### MATERIAL PROVIDED
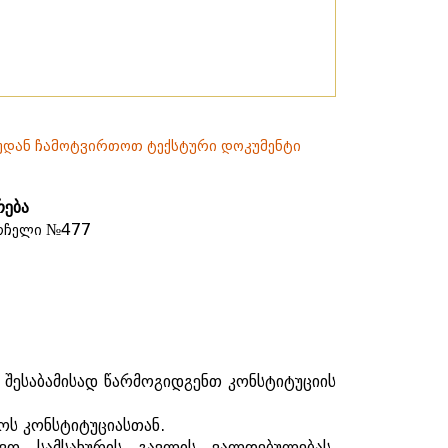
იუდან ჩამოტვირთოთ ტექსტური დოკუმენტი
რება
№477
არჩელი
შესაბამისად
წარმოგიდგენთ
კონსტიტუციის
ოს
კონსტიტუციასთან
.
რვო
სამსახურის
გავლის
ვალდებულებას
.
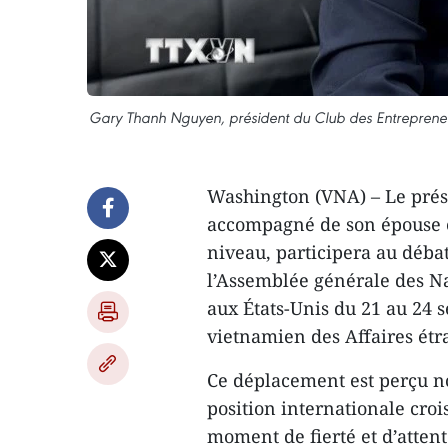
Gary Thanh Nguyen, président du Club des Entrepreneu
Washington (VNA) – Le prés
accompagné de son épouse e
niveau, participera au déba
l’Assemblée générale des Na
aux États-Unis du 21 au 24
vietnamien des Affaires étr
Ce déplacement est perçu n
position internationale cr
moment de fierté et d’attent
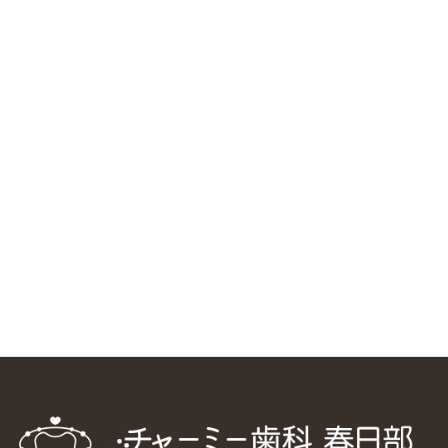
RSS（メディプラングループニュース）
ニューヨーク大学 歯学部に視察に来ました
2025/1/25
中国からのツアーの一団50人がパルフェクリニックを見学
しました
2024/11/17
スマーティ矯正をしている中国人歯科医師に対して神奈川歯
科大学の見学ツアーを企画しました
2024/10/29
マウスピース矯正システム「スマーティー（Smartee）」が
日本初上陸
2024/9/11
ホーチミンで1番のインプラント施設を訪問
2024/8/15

* * *

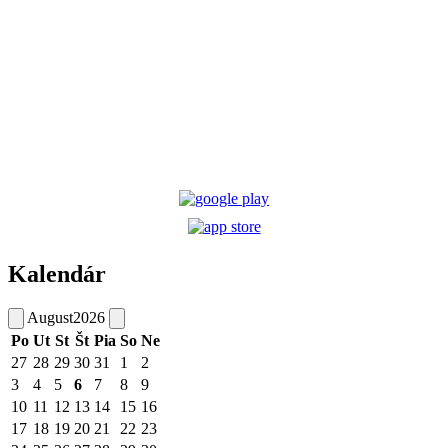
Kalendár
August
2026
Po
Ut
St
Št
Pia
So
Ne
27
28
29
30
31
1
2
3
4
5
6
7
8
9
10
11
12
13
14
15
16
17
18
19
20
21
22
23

---

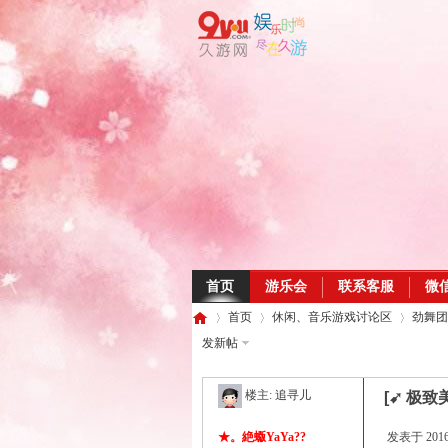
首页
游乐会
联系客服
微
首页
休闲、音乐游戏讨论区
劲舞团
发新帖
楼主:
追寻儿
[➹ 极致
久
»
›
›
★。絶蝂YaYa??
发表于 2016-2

### EXERCISE OBJECTIVE
Exactly the lines above, from the one containing "იუდან ჩამოტვირთოთ ტექსტური დოკუმენტი" down to the one containing "accompagné de son épouse e", are to be repeated, including both ends. Pictures are not part of the copy.

### TASK RESPONSE
იუდან ჩამოტვირთოთ ტექსტური დოკუმენტი
რება
№477
არჩელი
შესაბამისად
წარმოგიდგენთ
კონსტიტუციის
ოს
კონსტიტუციასთან
.
რვო
სამსახურის
გავლის
ვალდებულებას
.
Gary Thanh Nguyen, président du Club des Entrepreneu
Washington (VNA) – Le prés
accompagné de son épouse e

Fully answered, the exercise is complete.